----- Article

In [23]:
# import libaries
import numpy as np
import pandas as pd
import nltk, pprint
import matplotlib.pyplot as plt
import random

import gzip, os, pickle # gzip for reading the gz files, pickle to save/dump trained model 
import _pickle as cPickle

import sklearn
from sklearn.model_selection import GridSearchCV
from sklearn.model_selection import RandomizedSearchCV
from sklearn.metrics import classification_report, confusion_matrix
from sklearn.preprocessing import LabelBinarizer

import sklearn_crfsuite
from sklearn_crfsuite import metrics
from sklearn_crfsuite import scorers

from nltk.corpus import conll2000
from nltk import conlltags2tree, tree2conlltags, ChunkParserI

from itertools import chain
from collections import Counter

# supress warnings
import warnings
warnings.filterwarnings('ignore')

In [2]:
# read the first part of the dataset
# each part (.gz file) contains train, validation and test sets, plus a dict

filename = './data/atis.fold0.pkl.gz'
f = gzip.open(filename, 'rb')
try:
    train_set, valid_set, test_set, dicts = pickle.load(f, encoding='latin1')
except:
    train_set, valid_set, test_set, dicts = pickle.load(f)
finally:
    f.close()


In [3]:
# storing the three elements of the tuple in three objects 
# The '_' is a conventional variable in python used to store non-useful/dummy objects
train_x, _, train_label = train_set
val_x, _, val_label = valid_set
test_x, _, test_label = test_set

In [4]:
# storing labels and words in separate variables
# we'll need only two of these dicts - words and labels
words = dicts['words2idx']
labels = dicts['labels2idx']

In [5]:
# converting words_to_id to id_to_words
# and labels_to_id to id_to_labels
id_to_words = {words[k]:k for k in words}
id_to_labels = {labels[k]:k for k in labels}

In [6]:
# POS tagging sentences
# takes in a list of sentences and returns a list of POS-tagged sentences
# in the form (word, tag)
def pos_tag(sent_list):
    pos_tags = []    
    for sent in sent_list:
        tagged_words = nltk.pos_tag([id_to_words[val] for val in sent])
        pos_tags.append(tagged_words)
    return pos_tags

In [7]:
# pos tagging train, validation and test sets
train_pos = pos_tag(train_x)

----------
----- Exercise material

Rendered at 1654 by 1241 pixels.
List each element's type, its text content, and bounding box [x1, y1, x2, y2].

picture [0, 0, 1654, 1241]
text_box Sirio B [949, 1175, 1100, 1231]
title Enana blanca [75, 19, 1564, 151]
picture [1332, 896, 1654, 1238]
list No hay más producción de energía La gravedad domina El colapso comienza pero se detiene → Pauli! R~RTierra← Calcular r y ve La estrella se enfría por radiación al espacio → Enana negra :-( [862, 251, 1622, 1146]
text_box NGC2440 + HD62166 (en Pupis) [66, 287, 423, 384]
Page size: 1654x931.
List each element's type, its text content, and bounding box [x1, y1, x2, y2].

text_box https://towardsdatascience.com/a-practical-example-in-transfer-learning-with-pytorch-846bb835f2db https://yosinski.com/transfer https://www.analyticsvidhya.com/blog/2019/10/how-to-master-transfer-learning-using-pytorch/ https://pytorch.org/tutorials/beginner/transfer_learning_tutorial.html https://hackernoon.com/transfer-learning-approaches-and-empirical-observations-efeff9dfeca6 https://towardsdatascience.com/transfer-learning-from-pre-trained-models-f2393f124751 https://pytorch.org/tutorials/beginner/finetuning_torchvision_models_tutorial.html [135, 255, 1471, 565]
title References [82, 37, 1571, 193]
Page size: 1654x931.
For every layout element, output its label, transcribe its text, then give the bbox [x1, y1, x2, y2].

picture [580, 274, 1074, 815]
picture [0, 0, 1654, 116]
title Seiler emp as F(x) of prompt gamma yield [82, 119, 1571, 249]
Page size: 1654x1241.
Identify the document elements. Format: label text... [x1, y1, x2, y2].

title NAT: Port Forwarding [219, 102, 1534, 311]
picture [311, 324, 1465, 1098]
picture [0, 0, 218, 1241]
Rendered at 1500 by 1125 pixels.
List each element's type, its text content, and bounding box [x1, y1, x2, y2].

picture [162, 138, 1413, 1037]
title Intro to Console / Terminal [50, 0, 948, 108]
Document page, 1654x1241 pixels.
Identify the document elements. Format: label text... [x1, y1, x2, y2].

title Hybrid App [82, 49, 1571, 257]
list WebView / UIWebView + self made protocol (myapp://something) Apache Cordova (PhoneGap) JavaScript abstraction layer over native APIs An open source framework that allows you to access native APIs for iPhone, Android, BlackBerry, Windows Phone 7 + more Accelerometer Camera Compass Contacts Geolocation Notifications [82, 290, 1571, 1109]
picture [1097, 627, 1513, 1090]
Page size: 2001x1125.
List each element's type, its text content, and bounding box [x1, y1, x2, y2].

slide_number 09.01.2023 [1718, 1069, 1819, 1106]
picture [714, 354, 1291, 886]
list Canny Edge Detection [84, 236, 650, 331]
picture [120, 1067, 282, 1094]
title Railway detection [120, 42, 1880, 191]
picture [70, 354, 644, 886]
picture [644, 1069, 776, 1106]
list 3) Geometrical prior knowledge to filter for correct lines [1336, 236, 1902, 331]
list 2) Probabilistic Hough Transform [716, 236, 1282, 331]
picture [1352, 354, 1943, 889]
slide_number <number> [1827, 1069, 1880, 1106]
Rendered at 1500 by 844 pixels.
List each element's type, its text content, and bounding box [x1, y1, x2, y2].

----------

> _Your tasks_:
A) Turn the notebook code cell that begins "# storing the three elements of the tuple" into a short bulleted list that keeps its main facts.
B) Please copy the rows word for word, starting at the line that contains "Page size: 2001x1125." and ending at the last line of the rows.
The notebook code and the rows were drawn from separate sources.

> _Exercise solutions_:
A)
- Unpacks train_set into train_x, a discarded middle item, and train_label.
- Unpacks valid_set into val_x, a discarded middle item, and val_label.
- Unpacks test_set into test_x, a discarded middle item, and test_label.
- The discarded items go to "_", a conventional Python variable for non-useful or dummy objects.

B)
Page size: 2001x1125.
List each element's type, its text content, and bounding box [x1, y1, x2, y2].

slide_number 09.01.2023 [1718, 1069, 1819, 1106]
picture [714, 354, 1291, 886]
list Canny Edge Detection [84, 236, 650, 331]
picture [120, 1067, 282, 1094]
title Railway detection [120, 42, 1880, 191]
picture [70, 354, 644, 886]
picture [644, 1069, 776, 1106]
list 3) Geometrical prior knowledge to filter for correct lines [1336, 236, 1902, 331]
list 2) Probabilistic Hough Transform [716, 236, 1282, 331]
picture [1352, 354, 1943, 889]
slide_number <number> [1827, 1069, 1880, 1106]
Rendered at 1500 by 844 pixels.
List each element's type, its text content, and bounding box [x1, y1, x2, y2].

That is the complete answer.